Passage provided:
━━━━━━
After a similar experience in March, I still don't remember anything from that day, I wear my FF on every ride.


----------



## jsg (May 26, 2005)

mtbmonk said:


> Glad to see and hear you're on the mend! Just curious, what was the trail condition or stunt that caused you to go over the bars? A while back I got off pretty bad because I was riding way over my head. (Ego) I have since back off and I'm trying to relearn what I have unlearned. The funny thing is that now I'm enjoying the ride so much more.


I was riding a really tame log ride. I think I went off the side, but of course I still do not remember.


----------



## macdaddyg2006 (Jun 8, 2006)

So does jsg wear a full face now? Just curious. 

Signed: Mr Paranoid Worrier. Not to mention concerned about what others think. 

PS - Actually i tried to buy a deviant lid at a bike shop but the guy told me that you would be the only kook in the santa monicas wearing a full face and beside there are no returns on the helmet.


----------



## Mongol (Jan 14, 2004)

dude. That looked brutal. Glad you recovered. Now get back out there. :thumbsup:


----------



## gopriest31 (Sep 17, 2004)

*Not Fun*

Ouch! Best wishes to you

I'm a multiple concussion guy- I've had at least 6 as an adult that I can be sure of, most likely several more. I was a bmx er as a kid and drove sprint cars as an adult for years. Ive had my tumbles and have been knocked out more than once. Most recently, I was in a serious passsenger car accident. My head went through the passenger side window after a major side impact.

Im 40 now and the most recent happened when I was 39. Took a LONG time to recover fully from the last one. I still have some lingering issues. This is not about me, but I would only suggest that you be sure to be diligent in your follow up. Dont let anyone minimize the seriousness of a closed head injury.

Gettin old blows!
Good luck to you!


----------



## elcocopeli (Jun 13, 2009)

Funny. It's always the tiniest, stupidest tricks that result in the most serious injury.

I knew a guy who broke his clavicle when he fell IN THE PARKING LOT after unloading his bike from the rack and riding in a circle to get clipped in.

And myself, after about 20 years of riding and crazy stunts, I finally broke my hand on a tiny BMX hill while showing off for a friend. 

When the mind isn't prepared, the body clumsily follows.


----------



## JBarn (Jan 7, 2010)

Wow. I know how things can happen in the easy stuff. I just flipped over the bars 50 ft from the end of the trail at the end of a 18 mile ride last Thursday. Didn't black out, but I couldn't breath for two minutes....going to the doctor today to see when I should be ok to workout again. My neck muscles are still a mess.
6 weeks to the Mohican 100. This was suppose to be my peak training time...might have to switch to the 100k.


----------



## TX_Shifter (Aug 14, 2007)

derockus said:


> you know what sucks? that we all feel like n00bs when we want to wear full-face gear. i messed my leg up recently and I had considered wearing shin/knee guards before that but didn't because "i'd look like a pus*y". man, isn't that the dumbest thing we've ever thought?? and come to think of it, everytime i've seen dudes that are all geared up i _actually _thought "shi*, that guy must be a _baller_!" i want to get nasty on the trail, and i bet a full-face dome piece would help me get raw. but i don't want to get judged. *how do we break the cycle?!??![/*QUOTE]
> 
> Who give a F what others think! Do what is best for you at your point of view :thumbsup:


----------
━━━━━━
Instructions for the task: Condense the paragraph in the forum thread above that begins "I'm a multiple concussion guy" into a brief bulleted list that preserves its main facts.

Collected data:
━━━━━━
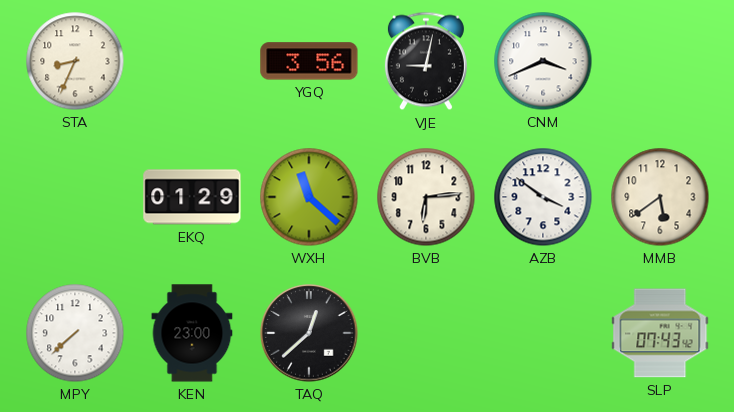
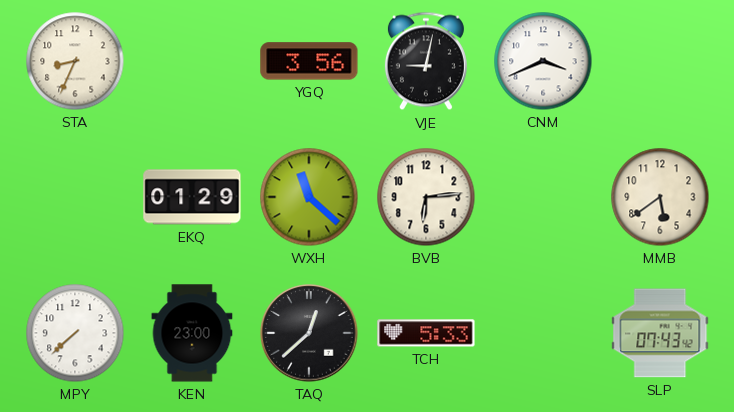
AZB: 3:51 -> none
TCH: none -> 5:33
━━━━━━
Solution below:
- At least six concussions as an adult, and likely several more
- Rode BMX as a child and drove sprint cars for years as an adult
- Has taken falls and been knocked out more than once
- Most recently, was in a serious passenger car accident in which a major side impact sent the writer's head through the passenger side window